Parenting a College Freshman
Your student, along with two million others, is about to enter a time at once exciting and frightening, a period of joy, pain, discovery and disappointment. These students are beginning four to five years of their lives that they'll complete as much different persons than they began.
And, like it or not, you're entering this period with your son or daughter. You'll experience the same happiness and defeats as they - second - hand, but just as vividly or achingly.
So, watch and wait and worry and accept and understand. Your children will be happier for your efforts. So will you.
Rule # 1
Don't Ask Them if They're Homesick
The power of associations can be a dangerous thing. (A friend once told me "The idea of being homesick didn't even occur to me, what with all the new things that were going on, until my mom called one of the first weekends and asked 'Are you home sick?' Then it hit me.")
Rule # 2
Write (Even if They Don't Write Back)
Although freshmen are typically eager to experience all the away from home independence they can in those first few weeks, most are still anxious for family ties and the security those ties bring. There's nothing more depressing than a week of empty mailboxes.
Rule # 3
Ask Questions (But not Too Many)
College freshmen are "Cool" (or so they think) and have a tendency to resent interference with their new-found lifestyle, but most still desire the security of knowing that someone is still interested in them.
Rule # 4
Expect Change (But Not Too Much)
Your student will change (either drastically within the first months or slowly over a few years - or somewhere in between). It's natural, inevitable, and it can be inspiring and beautiful. Often, it's a pain in the neck.
Rule # 5
Don't Worry (Too Much) About Manic-Depressive Phone Calls or Letters
Parenting can be a thankless job, especially during the college years. It's a lot of give and only a little take. Often when troubles become too much for a freshman to handle (bad test, relationship, shrunken T-shirt all in one day) the only place to turn, write or dial is home.
Rule # 6
Visit (But Not Too Often)
Visits by parents (especially when accompanied by shopping sprees and/or dinners out) are another part of the first-year events that freshman are reluctant to admit liking, but would appreciate greatly.
Rule # 7
Do Not Tell Your Student That "These Are the Best Years of Their Lives"

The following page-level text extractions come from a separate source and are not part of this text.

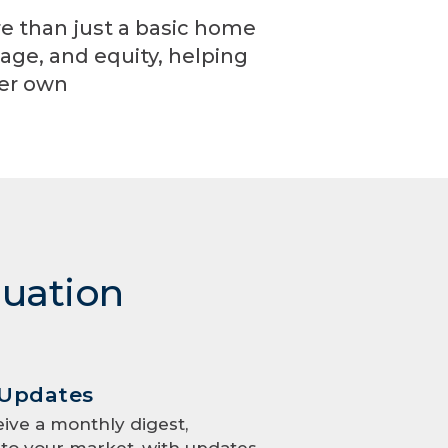
re than just a basic home
age, and equity, helping
ver own
luation
 Updates
eive a monthly digest,
to your market, with updates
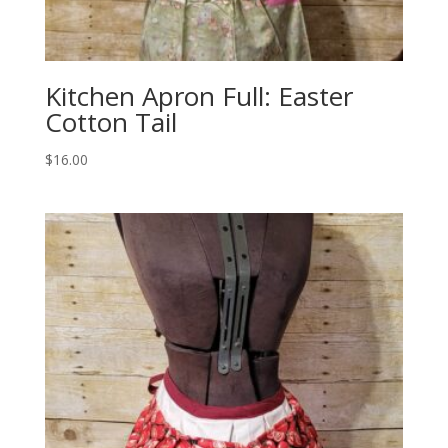
Kitchen Apron Full: Easter
Cotton Tail
$
16.00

Freshman year (and the other three or four as well) can be full of indecision, insecurities, disappointments and, most of all mistakes. They're also full of discovery, inspiration, good times and people but, except in retrospect, it's not the good that stands out.
Rule # 8
Finding oneself is a difficult enough process without feeling that the people whose opinions you respect most are second-guessing your own second-guessing.